Le tribunal a suivi les réquisitions à l'encontre du président de l'association et de sa compagne. Le médecin de l'Arche de Zoé, Philippe Van Winkelberg, et un autre membre, Christophe Letien, ont également été condamnés à un an avec sursis. Le logisticien Alain Péligat et la journaliste Marie-Agnès Pèleran, eux, ont écopé de six mois avec sursis. L'association l'Arche de Zoé a par ailleurs été condamnée à 100 000 euros d'amende et la structure est dissoute.

Emilie Lelouch arrivant au tribunal correctionnel de Paris (Francetv info / France 2)

De quoi étaient-ils accusés ?

Ces membres de l'Arche de Zoé avaient été arrêtés en octobre 2007 alors qu'ils s'apprêtaient à embarquer dans un avion vers la France avec des enfants affublés de faux bandages et de pansements.
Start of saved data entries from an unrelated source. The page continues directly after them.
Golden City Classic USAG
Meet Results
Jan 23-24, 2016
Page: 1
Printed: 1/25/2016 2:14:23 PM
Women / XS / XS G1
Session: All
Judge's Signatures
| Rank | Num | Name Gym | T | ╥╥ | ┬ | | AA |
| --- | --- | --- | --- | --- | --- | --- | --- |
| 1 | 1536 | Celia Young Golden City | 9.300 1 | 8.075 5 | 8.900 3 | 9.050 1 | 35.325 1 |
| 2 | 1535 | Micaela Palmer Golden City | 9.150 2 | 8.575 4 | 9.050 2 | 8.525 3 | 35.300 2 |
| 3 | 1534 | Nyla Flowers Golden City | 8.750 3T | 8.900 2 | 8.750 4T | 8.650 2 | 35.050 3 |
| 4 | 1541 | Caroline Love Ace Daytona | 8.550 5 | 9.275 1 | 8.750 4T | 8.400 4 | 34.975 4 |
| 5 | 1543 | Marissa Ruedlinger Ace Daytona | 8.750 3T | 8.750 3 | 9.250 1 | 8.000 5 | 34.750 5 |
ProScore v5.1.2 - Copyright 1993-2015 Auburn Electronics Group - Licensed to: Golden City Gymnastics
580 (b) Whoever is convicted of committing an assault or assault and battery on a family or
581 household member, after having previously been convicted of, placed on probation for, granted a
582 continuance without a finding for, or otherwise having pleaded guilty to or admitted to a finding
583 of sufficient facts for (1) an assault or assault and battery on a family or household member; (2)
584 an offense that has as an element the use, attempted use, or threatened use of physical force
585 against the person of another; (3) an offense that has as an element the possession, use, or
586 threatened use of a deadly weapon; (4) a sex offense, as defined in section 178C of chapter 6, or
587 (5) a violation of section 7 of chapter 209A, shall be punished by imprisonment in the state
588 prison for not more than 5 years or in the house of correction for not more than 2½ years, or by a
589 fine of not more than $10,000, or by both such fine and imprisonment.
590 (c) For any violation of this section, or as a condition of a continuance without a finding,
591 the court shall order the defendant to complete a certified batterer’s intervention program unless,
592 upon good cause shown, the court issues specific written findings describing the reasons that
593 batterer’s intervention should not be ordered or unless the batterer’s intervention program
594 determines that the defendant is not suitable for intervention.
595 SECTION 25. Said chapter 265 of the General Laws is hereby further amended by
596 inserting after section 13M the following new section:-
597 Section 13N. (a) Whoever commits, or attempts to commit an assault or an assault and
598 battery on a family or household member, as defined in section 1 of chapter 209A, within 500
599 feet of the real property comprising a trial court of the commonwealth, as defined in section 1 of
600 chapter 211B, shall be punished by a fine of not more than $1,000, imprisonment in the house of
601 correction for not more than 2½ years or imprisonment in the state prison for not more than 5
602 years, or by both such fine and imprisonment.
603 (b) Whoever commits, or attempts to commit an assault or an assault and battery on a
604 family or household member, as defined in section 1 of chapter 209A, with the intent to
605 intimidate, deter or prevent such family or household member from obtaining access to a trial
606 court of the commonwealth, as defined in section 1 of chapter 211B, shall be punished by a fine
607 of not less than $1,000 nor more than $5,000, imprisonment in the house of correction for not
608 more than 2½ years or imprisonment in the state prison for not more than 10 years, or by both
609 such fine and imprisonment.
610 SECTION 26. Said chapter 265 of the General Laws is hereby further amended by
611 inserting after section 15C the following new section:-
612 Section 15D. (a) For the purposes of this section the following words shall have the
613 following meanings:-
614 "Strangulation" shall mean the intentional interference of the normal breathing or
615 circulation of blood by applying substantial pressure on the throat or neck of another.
Ils disaient vouloir sauver des orphelins du Darfour, une région du Soudan. Mais, selon plusieurs ONG, ces enfants étaient en réalité pour la plupart tchadiens et avaient au moins un parent en vie.

Quatre des prévenus avaient été condamnés au Tchad à huit ans de travaux forcés pour tentative d'enlèvement d'enfants. Ils avaient été transférés en France et leur peine avait été commuée en années de prison, avant que le président tchadien, Idriss Deby, ne les gracie, fin mars 2008.

Comment s'est déroulé le procès ?

Vivant désormais en Afrique du Sud, Eric Breteau et Emilie Lelouch n'étaient ni présents ni représentés lors du procès. "Ils stressent, ils ont hâte de savoir", a indiqué leur avocate, Céline Lorenzon, qui respecte leur choix et affirme qu'ils n'ont "pas fait de plan" pour la suite.

Les quatre autres prévenus ont comparu devant le tribunal. L'infirmière Nadia Merimi, condamnée au Tchad puis graciée, partie civile au procès en France, n'a pas mâché ses mots au sujet du couple. "Franchement, c'est des enculés, je suis désolée, non, des enfoirés", a-elle lâché dans un rire de soulagement à la barre.

Quel était le profil psychologique du couple principal ?

Pendant l'enquête, des experts ont apporté leur éclairage sur la personnalité du couple Breteau-Lelouch et sur la force du lien qui les unit. Ils notent que "le côté sacrificiel de l'homme qui se fait fondateur ou créateur est premier", et que "le côté martyr" qui en découle, "pour l'un et pour l'autre, les unit dans cette conviction d'avoir suivi la voie du bien et du juste". Quant à Emilie Lelouch, les experts considèrent qu'elle vit dans un "mythe de la toute-puissance à créer et recréer le monde".

Emilie Lelouch et Eric Breteau (en rouge), ici en 2007 à N'Djamena (Tchad), ont été défendus par l'avocat Gilbert Collard (à g.) au début de l'affaire. (MAXPPP)

Pour la journaliste Marie-Agnès Pèleran, également jugée, il ne fait aucun doute que "leur but premier était sincère". Parmi les familles qui devaient accueillir les enfants, les avis sont partagés. Une minorité estime avoir été trompée. Certains jugent Eric Breteau et Emilie Lelouch "motivés mais maladroits" ou les décrivent comme "d'honnêtes gens qui ont bon cœur". D'autres, en revanche, les appellent "les illuminés" ou "les maîtres de la persuasion".

Quelle était la ligne de défense ?

La stratégie a été similaire pour tous les prévenus présents au procès : charger Eric Breteau et sa compagne. Ainsi, selon l'infirmière Nadia Merimi, "Eric Breteau disait toujours qu'il prenait l'entière responsabilité" des conséquences de la mission. Traumatisée par la peur d'être fusillée au Tchad, elle a martelé que "clairement, on ne (…) résistait pas" à Eric Breteau, rappelant que celui-ci avait mené une opération humanitaire en Indonésie après le tsunami de 2004. "Il avait l'air de savoir où il allait."

Les quatre prévenus présents au procès ont affirmé que la légalité de l'opération ne faisait pas de doute à leurs yeux. Ils étaient sûrs qu'un collectif d'avocats serait mis sur pied pour prendre en charge les aspects juridiques. La défense a donc plaidé la relaxe, estimant qu'ils avaient tous été "aveuglés par leurs bons sentiments".